── Trecho selecionado ──

Um cochilo de sábado à noite*

            Desde que comecei a escrever sobre os jogos do Botafogo nesse Campeonato Brasileiro, é hora de inaugurar reflexões após uma derrota. O ataque que há duas rodadas era o melhor do campeonato, passou em branco. A defesa, que não tomava gol há quatro rodadas, levou apenas um, suficiente para a oferenda de três pontos para o atual Campeão da Libertadores da América. O time adversário conta com ótimos jogadores, boa troca de passes. Contudo, com um pouco mais de ousadia e categoria, poderíamos pelo menos ter mantido a invencibilidade com um empate.

            No último texto, desafiei a superstição. O jogo passado não acompanhei, pois não encontrei nenhum local que transmitisse a vitória contra o Ceará na capital maranhense, onde me localizava. Não foi possível comentar o jogo passado no Engenhão. Apenas pude ver a bela jogada tramada por Herrera, que resultou no bonito gol de Jobson. Não ter comentado a última vitória e ver essa derrota hoje volta a deixar uma pulga atrás da orelha.

───

● **Etapas do exercício**:
(1) Como fica em inglês a frase "O time adversário conta com ótimos jogadores, boa troca de passes.", da crônica sobre a derrota do Botafogo?
(2) Você pode dar sequência à crônica sobre a derrota do Botafogo a partir da última frase apresentada?

── Dados de origem ──

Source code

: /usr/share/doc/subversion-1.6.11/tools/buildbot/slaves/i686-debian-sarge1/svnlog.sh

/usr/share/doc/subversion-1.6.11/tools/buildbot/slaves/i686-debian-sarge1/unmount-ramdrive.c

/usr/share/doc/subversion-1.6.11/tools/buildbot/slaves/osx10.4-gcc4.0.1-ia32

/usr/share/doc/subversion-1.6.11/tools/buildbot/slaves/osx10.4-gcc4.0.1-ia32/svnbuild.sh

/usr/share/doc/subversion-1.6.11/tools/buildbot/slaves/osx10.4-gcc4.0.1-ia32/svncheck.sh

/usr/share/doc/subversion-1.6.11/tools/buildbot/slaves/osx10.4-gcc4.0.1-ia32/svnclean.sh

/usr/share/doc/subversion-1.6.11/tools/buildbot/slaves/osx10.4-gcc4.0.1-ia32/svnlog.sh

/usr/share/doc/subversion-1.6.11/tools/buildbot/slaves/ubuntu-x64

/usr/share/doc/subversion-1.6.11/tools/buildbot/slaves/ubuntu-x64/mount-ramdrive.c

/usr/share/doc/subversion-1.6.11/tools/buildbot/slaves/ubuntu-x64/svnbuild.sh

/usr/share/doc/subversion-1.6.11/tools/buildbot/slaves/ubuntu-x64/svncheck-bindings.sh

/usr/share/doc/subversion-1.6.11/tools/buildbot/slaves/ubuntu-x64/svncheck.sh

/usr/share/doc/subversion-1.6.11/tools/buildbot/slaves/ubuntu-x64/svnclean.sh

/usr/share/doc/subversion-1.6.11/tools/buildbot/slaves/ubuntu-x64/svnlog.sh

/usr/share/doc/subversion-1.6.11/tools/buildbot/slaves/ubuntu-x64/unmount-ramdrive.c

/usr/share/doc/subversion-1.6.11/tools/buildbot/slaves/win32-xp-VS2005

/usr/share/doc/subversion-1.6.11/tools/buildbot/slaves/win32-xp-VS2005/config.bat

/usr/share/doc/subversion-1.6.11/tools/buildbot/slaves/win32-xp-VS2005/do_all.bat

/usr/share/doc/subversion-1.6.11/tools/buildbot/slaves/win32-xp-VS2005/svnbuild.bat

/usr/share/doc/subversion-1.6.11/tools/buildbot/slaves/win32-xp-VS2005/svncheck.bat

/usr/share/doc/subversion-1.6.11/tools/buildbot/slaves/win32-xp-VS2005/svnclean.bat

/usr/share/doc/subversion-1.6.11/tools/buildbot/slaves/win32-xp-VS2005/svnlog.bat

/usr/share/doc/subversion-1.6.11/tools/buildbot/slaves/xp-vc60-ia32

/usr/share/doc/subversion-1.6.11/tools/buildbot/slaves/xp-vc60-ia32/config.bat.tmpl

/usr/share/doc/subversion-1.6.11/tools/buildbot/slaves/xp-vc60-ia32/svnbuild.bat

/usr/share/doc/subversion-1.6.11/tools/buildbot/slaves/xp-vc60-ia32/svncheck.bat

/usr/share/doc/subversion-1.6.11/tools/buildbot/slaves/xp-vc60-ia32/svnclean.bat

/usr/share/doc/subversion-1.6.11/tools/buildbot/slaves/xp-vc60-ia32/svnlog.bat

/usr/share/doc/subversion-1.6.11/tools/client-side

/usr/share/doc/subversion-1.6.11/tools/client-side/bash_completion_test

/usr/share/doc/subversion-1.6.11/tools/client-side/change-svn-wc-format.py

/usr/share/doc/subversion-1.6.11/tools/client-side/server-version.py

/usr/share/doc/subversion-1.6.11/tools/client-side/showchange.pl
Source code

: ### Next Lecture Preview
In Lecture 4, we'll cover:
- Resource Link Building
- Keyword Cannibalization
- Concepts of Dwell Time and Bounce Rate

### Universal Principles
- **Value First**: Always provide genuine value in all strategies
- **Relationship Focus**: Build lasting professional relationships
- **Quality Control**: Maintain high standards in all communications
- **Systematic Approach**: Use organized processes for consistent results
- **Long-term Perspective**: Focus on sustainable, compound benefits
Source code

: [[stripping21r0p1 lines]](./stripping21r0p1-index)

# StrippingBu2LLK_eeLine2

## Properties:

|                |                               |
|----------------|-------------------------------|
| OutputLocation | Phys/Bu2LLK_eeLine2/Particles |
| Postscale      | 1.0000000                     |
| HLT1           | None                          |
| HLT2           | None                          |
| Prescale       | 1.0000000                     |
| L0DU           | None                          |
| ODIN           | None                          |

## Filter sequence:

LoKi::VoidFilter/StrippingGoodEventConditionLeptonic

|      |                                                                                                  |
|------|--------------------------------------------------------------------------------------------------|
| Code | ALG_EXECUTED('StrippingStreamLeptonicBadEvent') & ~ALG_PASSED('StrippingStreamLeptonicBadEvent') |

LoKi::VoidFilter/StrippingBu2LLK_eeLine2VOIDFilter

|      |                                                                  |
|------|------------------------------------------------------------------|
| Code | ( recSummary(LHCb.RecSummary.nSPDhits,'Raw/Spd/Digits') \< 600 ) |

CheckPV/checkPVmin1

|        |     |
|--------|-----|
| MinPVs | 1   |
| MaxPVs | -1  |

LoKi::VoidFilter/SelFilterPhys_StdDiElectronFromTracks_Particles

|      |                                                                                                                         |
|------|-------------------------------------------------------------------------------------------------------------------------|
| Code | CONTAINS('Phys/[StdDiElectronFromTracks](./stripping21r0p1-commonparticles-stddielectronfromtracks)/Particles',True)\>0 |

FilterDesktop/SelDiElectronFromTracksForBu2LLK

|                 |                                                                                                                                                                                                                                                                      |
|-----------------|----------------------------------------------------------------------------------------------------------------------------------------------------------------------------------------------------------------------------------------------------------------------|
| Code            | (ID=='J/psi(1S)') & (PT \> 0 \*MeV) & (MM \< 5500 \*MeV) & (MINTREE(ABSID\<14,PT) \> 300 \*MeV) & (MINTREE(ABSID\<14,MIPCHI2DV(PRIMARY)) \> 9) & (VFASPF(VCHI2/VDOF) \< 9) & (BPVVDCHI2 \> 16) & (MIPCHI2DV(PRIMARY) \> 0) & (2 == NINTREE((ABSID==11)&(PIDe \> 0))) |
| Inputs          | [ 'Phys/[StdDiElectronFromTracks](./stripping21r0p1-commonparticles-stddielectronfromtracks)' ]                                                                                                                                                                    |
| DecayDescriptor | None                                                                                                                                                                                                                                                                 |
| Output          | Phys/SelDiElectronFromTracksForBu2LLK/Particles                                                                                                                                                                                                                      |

───

● **Conjunto de respostas**:
(1) The opposing team has excellent players and good passing.

(2)
            O histórico do confronto entre as duas equipes continua extremamente equilibrado. Em 2009, o Glorioso venceu as duas partidas contra o Internacional, sendo um dos grandes responsáveis pelo vice-campeonato do time gaúcho, que ainda esbarrou na atitude benevolente de seu arquirrival contra os rubro-negros cariocas para os mesmos garantirem a primeira colocação. É interessante percebermos que o Fogão, apesar das duas recentes vitórias em casa, caiu de produção. Vencemos duas por apenas 1 x 0, com dificuldades aparecendo. E hoje veio a quarta derrota no campeonato, custando a queda na tabela, que nos tirará temporariamente do G-4 para a Libertadores 2011.

            No jogo de hoje, tanto o time quanto Joel cochilaram demais, respeitaram uma boa equipe demasiadamente. Os primeiros 35 minutos de jogo foram dominados pelo Colorado, com o alvinegro assistindo às investidas do adversário. E numa bobeada conjunta da zaga, Jefferson não pôde garantir o paredão. Nos últimos 10 minutos do primeiro tempo, cinco oportunidades criadas mostraram que seria possível virarmos o jogo após o intervalo. Logo nos primeiros minutos da segunda etapa, vale destacar o erro crasso do bandeirinha que marcou impedimente inexistente de Jobson, que ficaria cara a cara com o Renan! Já declarei em outras oportunidades não gostar da presença de Fahel no time, mas ele não comprometeu a ponto de ser o primeiro substituído. Édson errou tudo que tentou e a melhor opção seria sacá-lo para entrar logo com o Edno na ala esquerda. Marcelo Mattos fez falta. Maicossuel não rendeu e Somália errou todas as tentativas de dribles e passes. Com a contusão de Jóbson, Joel se equivocou posteriormente ao retirar Herrera, que vinha batalhando e arriscando jogadas, para trocá-lo por El Loco, que também entrou bem. O mais coerente teria sido a saída do Édson, totalmente perdido, que ainda quase entregou de bandeja o segundo gol do Inter numa recuada de peito para o Jefferson com a bola a 10 cm do chão.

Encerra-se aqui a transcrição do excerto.